Iodine test role: Iodine (I₂ in KI) interacts with the helical structure of starch, inserting into the coiled amylose chain to produce an intense blue-black colour. Sucrose and maltose (disaccharides) do not have a helical polymer structure, so they give no colour change. A positive iodine test before hydrolysis confirms the sample is starch (a polysaccharide) [1].

Expected results table:

Unknown identity	Iodine test	Chromatography spots
Sucrose	Negative (no colour)	2 spots: glucose + fructose
Maltose	Negative (no colour)	1 spot: glucose only
Starch	Positive (blue-black)	1 spot: glucose only

[1 mark for a correctly structured results table distinguishing all three possibilities].

Limitation and enzymatic improvement: Acid hydrolysis is non-specific — it could degrade the monosaccharides further under harsh conditions, producing artefacts, and cannot distinguish starch from maltose by products alone. Improvement: use specific enzymes — invertase (cleaves sucrose only), maltase (cleaves maltose only), or amylase (cleaves α-1,4 bonds in starch) — in separate test tubes.
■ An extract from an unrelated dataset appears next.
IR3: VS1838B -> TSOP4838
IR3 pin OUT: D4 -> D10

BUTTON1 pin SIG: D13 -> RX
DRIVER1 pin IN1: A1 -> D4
Enzyme specificity means each enzyme will only hydrolyse its substrate, giving a positive reaction only for the matching carbohydrate [1 mark for limitation; 1 mark for enzymatic improvement].

Marking criteria (7 marks): 1 = hypothesis identifying expected products for all three possibilities including iodine test prediction; 1 = at least five clear, sequenced procedural steps; 1 = iodine test role explained (starch only gives blue-black due to helical structure); 1 = correct results table distinguishing all three carbohydrates; 1 = valid limitation of acid hydrolysis; 1 = enzyme-based improvement with reasoning; 1 = precise chemical terminology throughout (chromatography, Rf, glycosidic bond, invertase/amylase/maltase, polysaccharide).